Eso permitió a Melissa convertir su traición en obra de arte. Utilizó con Martin el lecho de Derek, regaló a Martin con el dinero de Derek, ofreció a Martin sus delicados guisos japoneses en lugares que a Derek le estuvieron siempre prohibidos, dio a Martin las camisas de Derek, suplicó a Derek, con emocionante y hermosa vileza, que hiciera a Martin meditados favores, repitió, desnuda, debajo de Martin, los gestos y las palabras que inventara para Derek. Elevó así la mentira a la condición de estatua: construyó un monumento de sueños y asesinatos.

Melissa visitó, dos veces, a Semenwarden en el hospital psiquiátrico al que Da Cohen había llevado al gigantón. Enterró en un súbito olvido los regalos de Derek. Huyó de la Cosmo Place, tensa la voluntad para no incurrir en miradas ni en recuerdos, a veces inclinándose sobre instantes lejanos, los relieves de Tigrath Pilesser, la unánime melancolía de las piezas de cerámica etrusca amontonadas en una vitrina. "Perla, darling, ya te llamaré ¿Salimos? Hay una oferta de collares en Selfridges".

Los chicos, bajo la tenue llovizna, jugaban al tenis, sin gloria, frente a la Escuela de Farmacia, imitando la fantasía indolente del hemisferio Sur, el capitán Cook. Si se inyecta uno una chispa, lo que se dice una chispa, de LSD en la punta del pene, la erección dura seis horas.

La huida de Martin y la muerte de Derek -que aún anduvo, como una ovejuela enferma, rondando unas semanas entre el asombro y la nostalgia, la ira y la repulsión- dejaron a Melissa en manos de los otros: grupos de hombres que están siempre en algún bar, productores de cine, expertos de la ICL duchos en la búsqueda de divorciadas. Olvidó parcialmente su propia vileza ante Martin. Hizo concienzudos ejercicios gimnásticos. Mejoró su maquillaje para evitar a la historia el drama de las mejillas caídas. Escribió a Martin cartas displicentes, modernas, que sólo recibieron la respuesta de un balbuceo. En esos días, Peter vino de Estocolmo, para una breve visita, y Melissa durmió con él, entreviendo una diminuta y sórdida oportunidad. Luego recuperó la dureza alegre de las viejas mañanas. Era Melissa Watkins, el imperio británico encarnado, una magnífica combinación de besos y orinales, de dignidad y gargajos de burdel, de gracia angélica y asperezas de marinero, de risotadas y soledades inmensas, sobrecogedoras.

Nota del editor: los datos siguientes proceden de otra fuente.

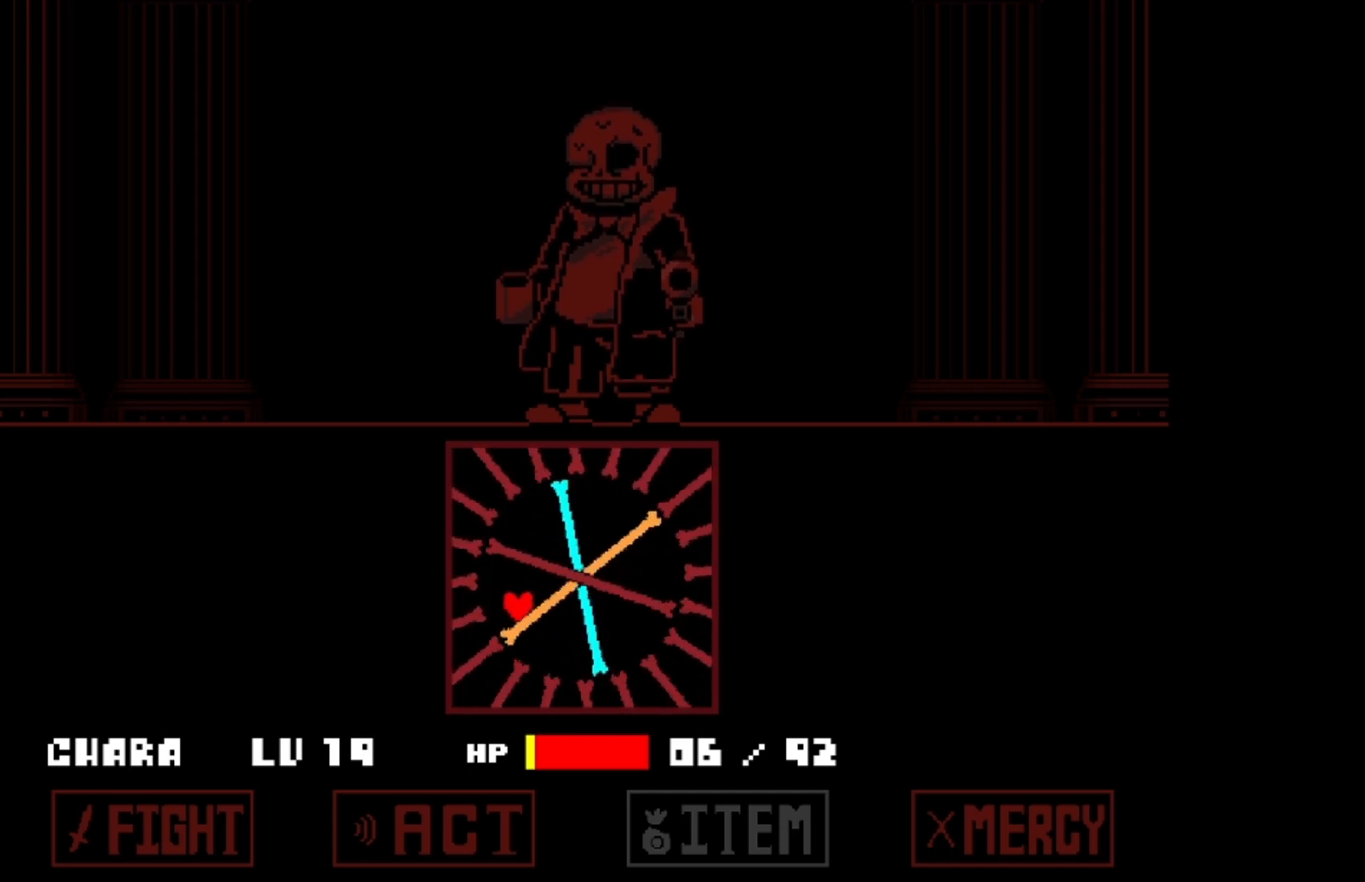
{"keys": [], "events": [[233, "up", "up"]]}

Sorbió con placer el último trago de té hirviente, sonrió a la filipina y salió a la calle. Atravesó la Queen's Square, entre presurosas enfermeras. Descendió a Ho1born. por Lamb's Conduit. Caminó hacia la Shoe Lane, la hermosura de las grandes bobinas de papel de periódico, el olor a tinta, los pequeños e incómodos restaurantes de urgencia, el río. allí abajo, siempre como una amable sorpresa grisácea, rumbo al hemisferio Sur. Y de pronto, ya en Ludgate Circus, donde se remansa y dispersa la multitud, que estalla en una metástasis fulgurante, que penetra en los cuchitriles y las bocas del metro, en las tiendas de discos y los urinarios, se sintió nueva, otra, dura, invencible, Melissa, enfrentada a la vida, esta vez para siempre, heroicamente dispuesta a no volver nunca a confundir el corazón con el coño, libre, madre, fuerte, limpia, única.

Suspiró hondamente. Subió hasta St. Paul. Se sentía joven. En la iglesuca de St. Martin-within-Ludgate vio anunciado un concierto del mediodía. Una polaca, Irene Grossmann, tocaría cosas de Debussy. Cuando entraba, tres vagabundos la adelantaron. Uno de ellos se volvió un instante a mirarla y Melissa pudo ver, bajo aquellos ojos gastados, oscuros, la fascinante huella del tiempo perdido. En seguida empezó el concierto.